Expanding arts education
YPT’s model of teaching has garnered attention from media across the nation, and the organization has won numerous awards, including the prestigious National Arts and Humanities Youth Program Award from the President’s Committee on the Arts and Humanities in October of 2010.
The award was presented to YPT by First Lady Michelle Obama, and solidified the importance and success of YPT’s work with students.
“We all went to the White House and were asked specifically if we could bring a student,” said executive director Brigitte Taylor. “One of our students, Marianna, had written a play about missing her mom. It was so simple and beautiful. She got to go on stage and talk about her work and her experience in front of all these people, including Michelle Obama. She also got to call her mom from the White House. Anytime that I’ve been able to see the path a young person takes from beginning to end like that has just been so meaningful.”

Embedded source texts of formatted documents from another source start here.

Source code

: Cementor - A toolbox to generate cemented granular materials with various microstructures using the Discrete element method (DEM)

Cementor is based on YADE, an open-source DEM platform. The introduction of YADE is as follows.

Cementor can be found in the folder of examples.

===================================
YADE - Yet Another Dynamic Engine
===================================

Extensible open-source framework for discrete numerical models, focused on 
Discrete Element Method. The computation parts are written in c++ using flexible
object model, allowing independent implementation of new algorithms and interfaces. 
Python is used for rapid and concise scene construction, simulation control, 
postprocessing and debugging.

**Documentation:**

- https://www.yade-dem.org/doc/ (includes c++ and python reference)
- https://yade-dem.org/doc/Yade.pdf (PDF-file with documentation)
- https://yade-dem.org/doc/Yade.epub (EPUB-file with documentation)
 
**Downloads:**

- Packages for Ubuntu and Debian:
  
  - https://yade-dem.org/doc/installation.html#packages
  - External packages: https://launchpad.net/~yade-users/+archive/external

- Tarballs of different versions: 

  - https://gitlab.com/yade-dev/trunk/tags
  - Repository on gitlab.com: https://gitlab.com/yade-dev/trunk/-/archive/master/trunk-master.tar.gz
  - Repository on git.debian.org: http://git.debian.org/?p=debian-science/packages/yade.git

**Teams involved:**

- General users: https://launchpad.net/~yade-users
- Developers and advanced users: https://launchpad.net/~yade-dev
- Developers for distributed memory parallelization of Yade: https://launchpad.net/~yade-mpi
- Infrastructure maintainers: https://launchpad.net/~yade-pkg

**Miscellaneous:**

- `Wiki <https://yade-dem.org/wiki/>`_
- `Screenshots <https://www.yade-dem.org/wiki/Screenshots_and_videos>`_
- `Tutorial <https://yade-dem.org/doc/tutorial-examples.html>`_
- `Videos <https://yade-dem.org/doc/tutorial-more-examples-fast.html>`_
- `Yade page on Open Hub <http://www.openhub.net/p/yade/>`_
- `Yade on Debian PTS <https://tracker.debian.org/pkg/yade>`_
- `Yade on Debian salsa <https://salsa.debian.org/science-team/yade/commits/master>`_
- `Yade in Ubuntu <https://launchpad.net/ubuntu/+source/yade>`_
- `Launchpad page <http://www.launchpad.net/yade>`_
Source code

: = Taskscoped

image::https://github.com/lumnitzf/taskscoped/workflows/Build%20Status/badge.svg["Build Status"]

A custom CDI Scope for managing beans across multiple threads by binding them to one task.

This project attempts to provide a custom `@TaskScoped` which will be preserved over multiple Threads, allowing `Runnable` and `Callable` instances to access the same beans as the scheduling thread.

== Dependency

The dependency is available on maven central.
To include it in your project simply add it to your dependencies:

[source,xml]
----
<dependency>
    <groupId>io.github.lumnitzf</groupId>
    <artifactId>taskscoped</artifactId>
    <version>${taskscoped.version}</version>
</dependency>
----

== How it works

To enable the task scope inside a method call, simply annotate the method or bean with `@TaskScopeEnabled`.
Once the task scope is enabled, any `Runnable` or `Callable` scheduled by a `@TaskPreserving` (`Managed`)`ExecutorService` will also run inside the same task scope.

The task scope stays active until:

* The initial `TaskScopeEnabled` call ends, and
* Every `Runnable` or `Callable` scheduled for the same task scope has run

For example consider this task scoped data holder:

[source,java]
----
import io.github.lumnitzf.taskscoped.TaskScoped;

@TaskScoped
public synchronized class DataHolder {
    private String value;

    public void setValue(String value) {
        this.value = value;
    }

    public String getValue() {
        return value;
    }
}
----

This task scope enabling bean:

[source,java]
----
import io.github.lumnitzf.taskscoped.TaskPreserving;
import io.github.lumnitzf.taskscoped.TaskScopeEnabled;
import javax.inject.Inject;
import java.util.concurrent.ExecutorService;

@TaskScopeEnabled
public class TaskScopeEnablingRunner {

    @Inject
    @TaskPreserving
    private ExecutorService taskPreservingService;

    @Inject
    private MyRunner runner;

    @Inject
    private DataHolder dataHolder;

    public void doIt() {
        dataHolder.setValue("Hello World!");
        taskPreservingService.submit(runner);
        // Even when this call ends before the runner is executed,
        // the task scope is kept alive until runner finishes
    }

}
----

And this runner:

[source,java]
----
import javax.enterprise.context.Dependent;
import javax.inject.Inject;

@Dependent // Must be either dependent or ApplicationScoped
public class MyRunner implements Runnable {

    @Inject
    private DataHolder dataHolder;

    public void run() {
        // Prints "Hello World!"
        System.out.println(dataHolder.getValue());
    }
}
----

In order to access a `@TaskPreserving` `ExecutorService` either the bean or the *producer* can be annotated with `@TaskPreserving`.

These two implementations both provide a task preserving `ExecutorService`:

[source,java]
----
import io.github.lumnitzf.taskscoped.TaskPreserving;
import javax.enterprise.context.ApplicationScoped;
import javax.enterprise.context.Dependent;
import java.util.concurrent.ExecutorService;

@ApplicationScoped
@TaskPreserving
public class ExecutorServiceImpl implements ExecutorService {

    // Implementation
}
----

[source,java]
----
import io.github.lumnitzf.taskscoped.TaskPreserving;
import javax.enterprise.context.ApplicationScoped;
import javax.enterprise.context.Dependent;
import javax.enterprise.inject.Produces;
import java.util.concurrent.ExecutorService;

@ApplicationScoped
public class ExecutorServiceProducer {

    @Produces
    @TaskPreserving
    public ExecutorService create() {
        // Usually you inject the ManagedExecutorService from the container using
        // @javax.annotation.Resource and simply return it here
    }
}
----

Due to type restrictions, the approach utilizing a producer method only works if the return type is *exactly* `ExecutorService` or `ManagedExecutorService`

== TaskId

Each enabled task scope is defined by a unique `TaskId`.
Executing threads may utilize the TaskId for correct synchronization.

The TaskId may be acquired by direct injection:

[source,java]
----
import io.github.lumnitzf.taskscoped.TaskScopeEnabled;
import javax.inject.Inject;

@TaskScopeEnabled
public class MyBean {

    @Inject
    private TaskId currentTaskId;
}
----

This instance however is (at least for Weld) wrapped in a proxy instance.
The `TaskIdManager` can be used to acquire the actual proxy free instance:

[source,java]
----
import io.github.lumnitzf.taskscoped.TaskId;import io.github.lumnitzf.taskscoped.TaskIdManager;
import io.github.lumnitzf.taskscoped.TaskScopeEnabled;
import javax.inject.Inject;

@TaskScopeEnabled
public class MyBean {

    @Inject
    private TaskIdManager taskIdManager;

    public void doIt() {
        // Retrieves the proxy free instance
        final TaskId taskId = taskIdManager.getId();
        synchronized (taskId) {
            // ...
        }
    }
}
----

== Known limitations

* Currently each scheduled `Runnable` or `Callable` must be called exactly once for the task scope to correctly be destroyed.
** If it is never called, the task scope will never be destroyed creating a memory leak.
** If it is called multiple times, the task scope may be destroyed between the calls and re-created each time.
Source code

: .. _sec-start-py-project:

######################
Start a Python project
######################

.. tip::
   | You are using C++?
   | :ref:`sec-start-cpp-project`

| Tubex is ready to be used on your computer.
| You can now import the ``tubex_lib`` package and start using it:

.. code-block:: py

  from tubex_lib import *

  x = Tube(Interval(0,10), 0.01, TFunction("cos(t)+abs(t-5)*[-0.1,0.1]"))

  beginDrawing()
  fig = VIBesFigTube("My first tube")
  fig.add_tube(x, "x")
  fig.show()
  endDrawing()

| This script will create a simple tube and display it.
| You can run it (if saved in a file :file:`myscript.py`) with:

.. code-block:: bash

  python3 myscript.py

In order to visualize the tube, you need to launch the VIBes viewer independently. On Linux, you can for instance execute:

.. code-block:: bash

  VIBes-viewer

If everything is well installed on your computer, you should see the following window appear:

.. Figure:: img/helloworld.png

In the future, YPT hopes to expand to even more schools across the area and reach even more students. “A lot of people are drawn to arts education—I knew that it was important because of the meaning of the arts in my own life, but it wasn’t until I saw that transformative power in these students that I really understood the meaning and power of the arts. I want to make sure every student is successful,” said Brigitte.
“I’ve learned the importance of being young and needing a creative outlet,” said Shelby, a YPT volunteer. “It gives kids the opportunity to trust their own ideas and tells them that what they think and say is important. The mission is amazing. As I was working more and more with the kids, I discovered how important their voices are, and especially how important it is to give a voice to youth in underserved areas.”